START Data provided

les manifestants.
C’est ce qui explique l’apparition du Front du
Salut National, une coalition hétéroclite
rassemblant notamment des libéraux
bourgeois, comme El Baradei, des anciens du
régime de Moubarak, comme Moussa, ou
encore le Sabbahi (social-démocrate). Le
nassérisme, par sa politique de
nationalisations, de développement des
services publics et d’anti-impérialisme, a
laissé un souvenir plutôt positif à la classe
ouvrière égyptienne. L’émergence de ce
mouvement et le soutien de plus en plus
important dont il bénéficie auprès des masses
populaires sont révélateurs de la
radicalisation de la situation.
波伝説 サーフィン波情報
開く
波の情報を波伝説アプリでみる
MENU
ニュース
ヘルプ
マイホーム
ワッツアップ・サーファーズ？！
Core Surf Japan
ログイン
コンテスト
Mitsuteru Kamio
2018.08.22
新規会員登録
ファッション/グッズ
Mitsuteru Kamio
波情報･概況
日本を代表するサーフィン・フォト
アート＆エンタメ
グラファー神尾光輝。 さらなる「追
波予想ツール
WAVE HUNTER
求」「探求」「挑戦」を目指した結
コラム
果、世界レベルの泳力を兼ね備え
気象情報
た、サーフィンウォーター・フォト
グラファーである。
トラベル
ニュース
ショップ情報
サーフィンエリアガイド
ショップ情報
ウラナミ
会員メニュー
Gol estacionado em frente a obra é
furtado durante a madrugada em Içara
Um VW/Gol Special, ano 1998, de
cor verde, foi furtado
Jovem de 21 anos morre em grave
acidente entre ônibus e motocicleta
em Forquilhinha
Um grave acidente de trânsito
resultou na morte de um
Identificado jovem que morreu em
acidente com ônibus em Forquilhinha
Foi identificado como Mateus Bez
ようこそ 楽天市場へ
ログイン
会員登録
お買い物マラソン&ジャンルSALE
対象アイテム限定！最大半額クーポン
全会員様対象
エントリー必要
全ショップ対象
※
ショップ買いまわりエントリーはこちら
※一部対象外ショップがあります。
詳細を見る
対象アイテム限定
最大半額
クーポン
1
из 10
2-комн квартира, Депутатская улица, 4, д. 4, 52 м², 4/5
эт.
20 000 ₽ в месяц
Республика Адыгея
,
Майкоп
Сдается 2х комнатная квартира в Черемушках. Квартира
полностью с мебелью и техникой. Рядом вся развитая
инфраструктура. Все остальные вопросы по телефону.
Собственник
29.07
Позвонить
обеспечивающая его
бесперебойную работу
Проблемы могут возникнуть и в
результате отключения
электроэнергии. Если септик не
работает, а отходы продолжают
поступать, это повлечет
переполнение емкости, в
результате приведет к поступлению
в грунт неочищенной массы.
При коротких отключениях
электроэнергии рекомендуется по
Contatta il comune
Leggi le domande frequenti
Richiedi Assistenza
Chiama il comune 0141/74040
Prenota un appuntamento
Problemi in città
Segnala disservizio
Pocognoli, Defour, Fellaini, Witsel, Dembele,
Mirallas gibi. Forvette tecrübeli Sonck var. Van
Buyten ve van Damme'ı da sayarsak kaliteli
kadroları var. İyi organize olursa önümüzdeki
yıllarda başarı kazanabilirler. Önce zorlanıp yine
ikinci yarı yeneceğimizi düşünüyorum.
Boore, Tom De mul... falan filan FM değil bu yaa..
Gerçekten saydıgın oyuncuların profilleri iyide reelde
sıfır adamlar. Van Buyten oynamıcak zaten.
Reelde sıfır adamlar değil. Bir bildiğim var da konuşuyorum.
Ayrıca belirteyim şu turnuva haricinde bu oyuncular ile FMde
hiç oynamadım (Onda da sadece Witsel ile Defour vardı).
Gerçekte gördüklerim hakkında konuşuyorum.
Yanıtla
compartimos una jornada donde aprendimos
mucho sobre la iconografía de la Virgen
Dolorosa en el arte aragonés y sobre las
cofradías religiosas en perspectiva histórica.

END Data provided

• What is being asked
Rewrite the records from the start through the line containing "nassérisme, par sa politique de", replacing "coalition" with "alliance" and leaving everything else unchanged.

• Solved exercise
les manifestants.
C’est ce qui explique l’apparition du Front du
Salut National, une alliance hétéroclite
rassemblant notamment des libéraux
bourgeois, comme El Baradei, des anciens du
régime de Moubarak, comme Moussa, ou
encore le Sabbahi (social-démocrate). Le
nassérisme, par sa politique de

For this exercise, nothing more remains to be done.